William by E. H. Young (Readers Club, 1941)
William Nesbitt and his wife Kate live in a provincial sea-side town in England near the Channel where William owns a successful shipping company (he was formerly a sea captain). They are comfortably upper-middle class and their five children are all grown and married except for the youngest, Janet, who still lives in her parents’ beautiful home in Upper Radstrowe. Mabel, Walter, and Dora also live in Radstrowe; only Lydia, William’s favorite daughter, has ventured to London where she leads a cosmopolitan life with her husband Oliver. As the book begins everything seems fine with the family, despite some domestic tensions, but midway through Lydia causes a scandal by leaving Oliver and going to live with her lover, Henry, in his ancestral family home not far from Radstrowe. This development upsets everyone: Mrs. Nesbitt cannot forgive her daughter, who she has never particularly liked, considering her spoiled and selfish; Lydia’s siblings and in-laws think that her actions will reflect poorly on them and their children; and Janet, on the verge of marriage herself, begins to wonder if it’s an institution she cares to join. Only William is sympathetic and understanding, and wants Lydia to be happy. He is deeply disappointed by his wife’s stubborn and ungenerous response to their daughter’s plight, and refuses to moderate his beliefs and actions to please her.

Because this situation now seems rather inconsequential and quaint, much of the drama and tension in the book falls a little flat. This is also because Young is not very adept in creating complex characters or finessing plot. She has a heavy, rather broad hand when dealing with both these things, and the book on the whole feels somewhat artificial, and unsubtle.
William, however, is an interesting and unique and vital character, seeing through and gently manipulating all those around him. He’s a very wise and loving — and funny — father, and a charming character. Lydia also rises above the commonplace: she sees herself clearly and suffers accordingly, and there is something unexpectedly poignant about her plight.
Carl Van Doren, in his introduction to this edition (reprinted by Readers Club in 1941, fifteen years after its original 1926 publication), makes a case for the book being republished during WWII based upon the Nesbitts’ decency and stalwartness — in other words, their Britishness. What allows the Nesbitt family to make their way through the crisis of Lydia’s scandal is exactly the same qualities that will enable the British to survive and win the War.
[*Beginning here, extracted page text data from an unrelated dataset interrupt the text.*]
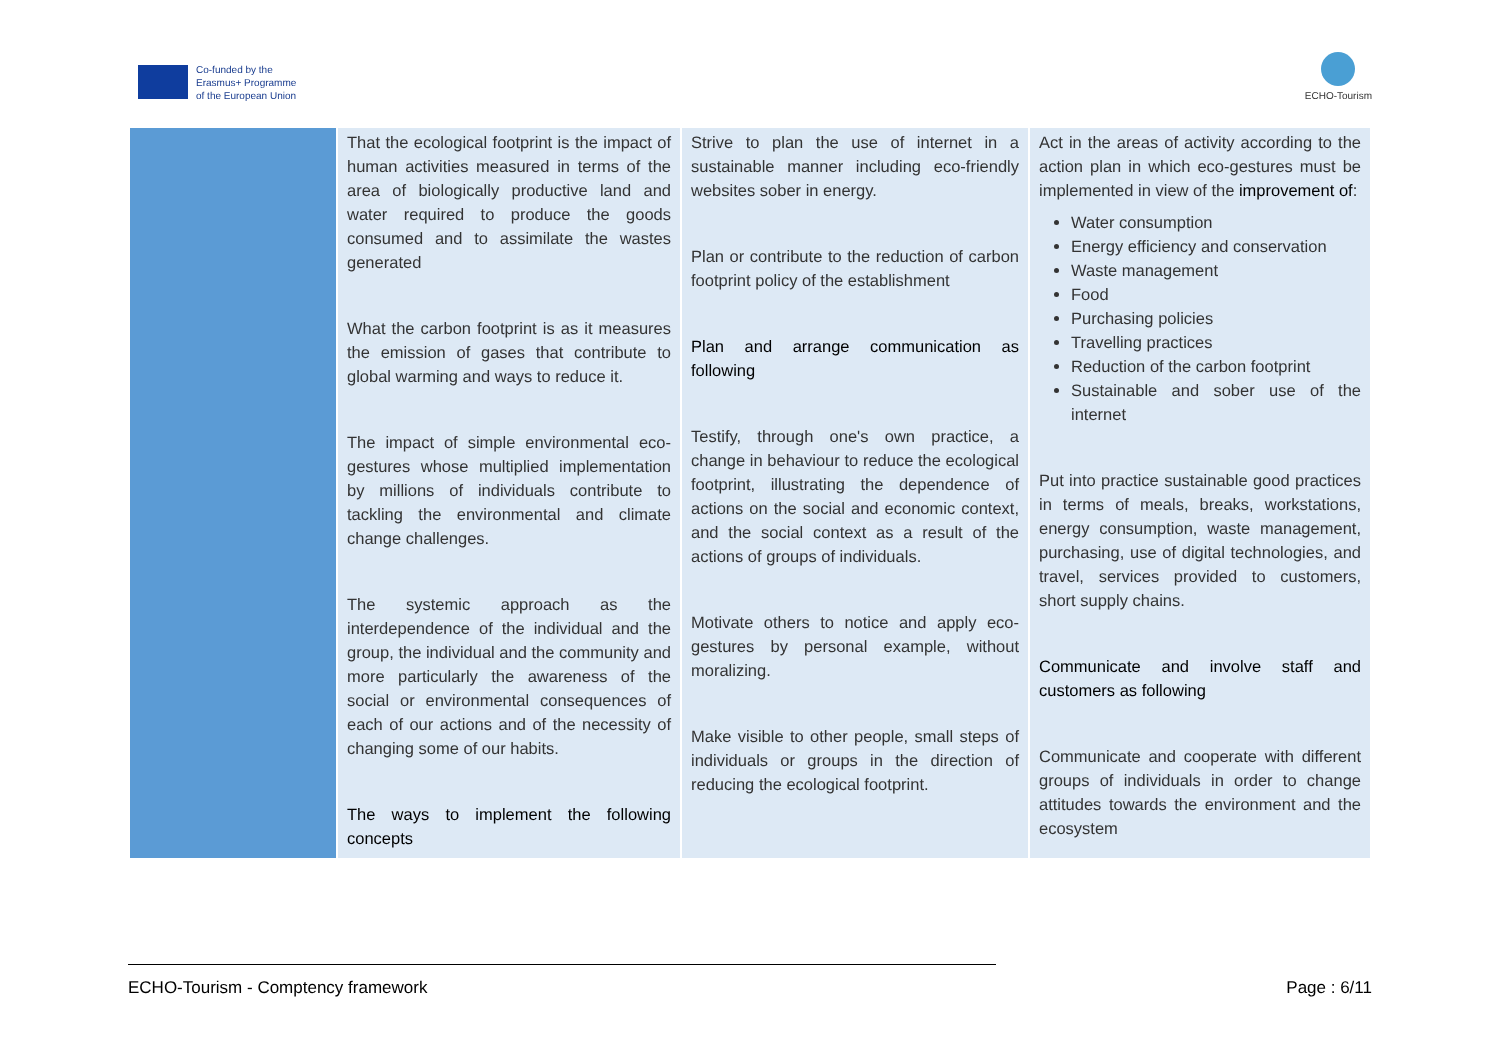Co-funded by the
Erasmus+ Programme
of the European Union
ECHO-Tourism
| | That the ecological footprint is the impact of human activities measured in terms of the area of biologically productive land and water required to produce the goods consumed and to assimilate the wastes generated What the carbon footprint is as it measures the emission of gases that contribute to global warming and ways to reduce it. The impact of simple environmental eco-gestures whose multiplied implementation by millions of individuals contribute to tackling the environmental and climate change challenges. The systemic approach as the interdependence of the individual and the group, the individual and the community and more particularly the awareness of the social or environmental consequences of each of our actions and of the necessity of changing some of our habits. The ways to implement the following concepts | Strive to plan the use of internet in a sustainable manner including eco-friendly websites sober in energy. Plan or contribute to the reduction of carbon footprint policy of the establishment Plan and arrange communication as following Testify, through one's own practice, a change in behaviour to reduce the ecological footprint, illustrating the dependence of actions on the social and economic context, and the social context as a result of the actions of groups of individuals. Motivate others to notice and apply eco-gestures by personal example, without moralizing. Make visible to other people, small steps of individuals or groups in the direction of reducing the ecological footprint. | Act in the areas of activity according to the action plan in which eco-gestures must be implemented in view of the improvement of : Water consumption Energy efficiency and conservation Waste management Food Purchasing policies Travelling practices Reduction of the carbon footprint Sustainable and sober use of the internet Put into practice sustainable good practices in terms of meals, breaks, workstations, energy consumption, waste management, purchasing, use of digital technologies, and travel, services provided to customers, short supply chains. Communicate and involve staff and customers as following Communicate and cooperate with different groups of individuals in order to change attitudes towards the environment and the ecosystem |
ECHO-Tourism - Comptency framework Page : 6/11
In an interesting but undeveloped subplot, Janet, the unmarried daughter, goes on a walking holiday with a “mannish” young woman. Janet appears to be a lesbian — she is private, removed from the family, and seems totally uninterested in men. But then towards the end of the book she puts on her dancing slippers and marries a doctor who William finds to be “dry as dust,” but doesn’t go and live with him. It’s all very curious, and one wonders what Young’s conception of the character was. She seems to be unaware of her own character’s sexuality, but that doesn’t stop her from revealing it, if only between the lines, to the contemporary reader.